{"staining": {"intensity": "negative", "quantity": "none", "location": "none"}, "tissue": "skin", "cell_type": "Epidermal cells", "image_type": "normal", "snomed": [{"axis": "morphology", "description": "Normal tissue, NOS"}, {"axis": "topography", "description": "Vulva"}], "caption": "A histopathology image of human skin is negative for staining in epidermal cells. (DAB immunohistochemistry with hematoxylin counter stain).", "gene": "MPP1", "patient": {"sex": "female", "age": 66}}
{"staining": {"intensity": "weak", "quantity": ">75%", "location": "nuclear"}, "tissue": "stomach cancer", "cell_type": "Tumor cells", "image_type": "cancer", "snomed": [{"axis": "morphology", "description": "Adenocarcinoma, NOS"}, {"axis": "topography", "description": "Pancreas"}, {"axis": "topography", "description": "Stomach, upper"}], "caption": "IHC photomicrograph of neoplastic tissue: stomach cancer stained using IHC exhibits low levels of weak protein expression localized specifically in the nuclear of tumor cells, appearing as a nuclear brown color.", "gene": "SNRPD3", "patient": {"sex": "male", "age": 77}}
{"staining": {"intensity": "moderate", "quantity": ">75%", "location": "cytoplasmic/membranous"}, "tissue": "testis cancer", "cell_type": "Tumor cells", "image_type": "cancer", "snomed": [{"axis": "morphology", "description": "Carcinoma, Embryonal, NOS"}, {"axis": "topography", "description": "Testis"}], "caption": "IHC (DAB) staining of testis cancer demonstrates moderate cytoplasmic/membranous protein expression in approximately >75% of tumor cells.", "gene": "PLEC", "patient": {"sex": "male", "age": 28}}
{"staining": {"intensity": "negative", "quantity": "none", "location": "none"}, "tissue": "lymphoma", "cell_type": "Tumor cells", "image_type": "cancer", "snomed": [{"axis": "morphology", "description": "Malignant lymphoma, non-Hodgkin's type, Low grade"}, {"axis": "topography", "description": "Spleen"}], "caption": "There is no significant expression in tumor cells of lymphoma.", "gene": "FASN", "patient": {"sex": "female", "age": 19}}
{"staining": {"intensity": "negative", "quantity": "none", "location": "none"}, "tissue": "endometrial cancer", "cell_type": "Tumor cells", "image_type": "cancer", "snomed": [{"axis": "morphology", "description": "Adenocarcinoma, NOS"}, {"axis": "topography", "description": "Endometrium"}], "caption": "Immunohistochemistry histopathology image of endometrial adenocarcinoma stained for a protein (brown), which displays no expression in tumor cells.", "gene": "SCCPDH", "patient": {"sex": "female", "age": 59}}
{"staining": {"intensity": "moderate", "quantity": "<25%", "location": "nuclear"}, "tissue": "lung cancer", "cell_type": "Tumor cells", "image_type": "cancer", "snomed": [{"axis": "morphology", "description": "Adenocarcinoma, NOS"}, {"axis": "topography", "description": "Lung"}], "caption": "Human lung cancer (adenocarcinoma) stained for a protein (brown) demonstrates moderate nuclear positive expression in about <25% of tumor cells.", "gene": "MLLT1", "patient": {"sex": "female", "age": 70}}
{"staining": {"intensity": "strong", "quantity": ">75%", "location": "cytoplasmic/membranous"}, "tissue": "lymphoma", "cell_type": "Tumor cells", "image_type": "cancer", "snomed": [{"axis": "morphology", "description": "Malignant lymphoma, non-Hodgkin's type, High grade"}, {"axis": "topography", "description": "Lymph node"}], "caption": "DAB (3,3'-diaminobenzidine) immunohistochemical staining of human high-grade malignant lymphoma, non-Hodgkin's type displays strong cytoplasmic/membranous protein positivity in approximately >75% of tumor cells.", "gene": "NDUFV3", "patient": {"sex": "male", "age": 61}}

Task:
Extract the complete listing above, reproducing each line exactly.

Output for this exercise:
{"staining": {"intensity": "negative", "quantity": "none", "location": "none"}, "tissue": "skin", "cell_type": "Epidermal cells", "image_type": "normal", "snomed": [{"axis": "morphology", "description": "Normal tissue, NOS"}, {"axis": "topography", "description": "Vulva"}], "caption": "A histopathology image of human skin is negative for staining in epidermal cells. (DAB immunohistochemistry with hematoxylin counter stain).", "gene": "MPP1", "patient": {"sex": "female", "age": 66}}
{"staining": {"intensity": "weak", "quantity": ">75%", "location": "nuclear"}, "tissue": "stomach cancer", "cell_type": "Tumor cells", "image_type": "cancer", "snomed": [{"axis": "morphology", "description": "Adenocarcinoma, NOS"}, {"axis": "topography", "description": "Pancreas"}, {"axis": "topography", "description": "Stomach, upper"}], "caption": "IHC photomicrograph of neoplastic tissue: stomach cancer stained using IHC exhibits low levels of weak protein expression localized specifically in the nuclear of tumor cells, appearing as a nuclear brown color.", "gene": "SNRPD3", "patient": {"sex": "male", "age": 77}}
{"staining": {"intensity": "moderate", "quantity": ">75%", "location": "cytoplasmic/membranous"}, "tissue": "testis cancer", "cell_type": "Tumor cells", "image_type": "cancer", "snomed": [{"axis": "morphology", "description": "Carcinoma, Embryonal, NOS"}, {"axis": "topography", "description": "Testis"}], "caption": "IHC (DAB) staining of testis cancer demonstrates moderate cytoplasmic/membranous protein expression in approximately >75% of tumor cells.", "gene": "PLEC", "patient": {"sex": "male", "age": 28}}
{"staining": {"intensity": "negative", "quantity": "none", "location": "none"}, "tissue": "lymphoma", "cell_type": "Tumor cells", "image_type": "cancer", "snomed": [{"axis": "morphology", "description": "Malignant lymphoma, non-Hodgkin's type, Low grade"}, {"axis": "topography", "description": "Spleen"}], "caption": "There is no significant expression in tumor cells of lymphoma.", "gene": "FASN", "patient": {"sex": "female", "age": 19}}
{"staining": {"intensity": "negative", "quantity": "none", "location": "none"}, "tissue": "endometrial cancer", "cell_type": "Tumor cells", "image_type": "cancer", "snomed": [{"axis": "morphology", "description": "Adenocarcinoma, NOS"}, {"axis": "topography", "description": "Endometrium"}], "caption": "Immunohistochemistry histopathology image of endometrial adenocarcinoma stained for a protein (brown), which displays no expression in tumor cells.", "gene": "SCCPDH", "patient": {"sex": "female", "age": 59}}
{"staining": {"intensity": "moderate", "quantity": "<25%", "location": "nuclear"}, "tissue": "lung cancer", "cell_type": "Tumor cells", "image_type": "cancer", "snomed": [{"axis": "morphology", "description": "Adenocarcinoma, NOS"}, {"axis": "topography", "description": "Lung"}], "caption": "Human lung cancer (adenocarcinoma) stained for a protein (brown) demonstrates moderate nuclear positive expression in about <25% of tumor cells.", "gene": "MLLT1", "patient": {"sex": "female", "age": 70}}
{"staining": {"intensity": "strong", "quantity": ">75%", "location": "cytoplasmic/membranous"}, "tissue": "lymphoma", "cell_type": "Tumor cells", "image_type": "cancer", "snomed": [{"axis": "morphology", "description": "Malignant lymphoma, non-Hodgkin's type, High grade"}, {"axis": "topography", "description": "Lymph node"}], "caption": "DAB (3,3'-diaminobenzidine) immunohistochemical staining of human high-grade malignant lymphoma, non-Hodgkin's type displays strong cytoplasmic/membranous protein positivity in approximately >75% of tumor cells.", "gene": "NDUFV3", "patient": {"sex": "male", "age": 61}}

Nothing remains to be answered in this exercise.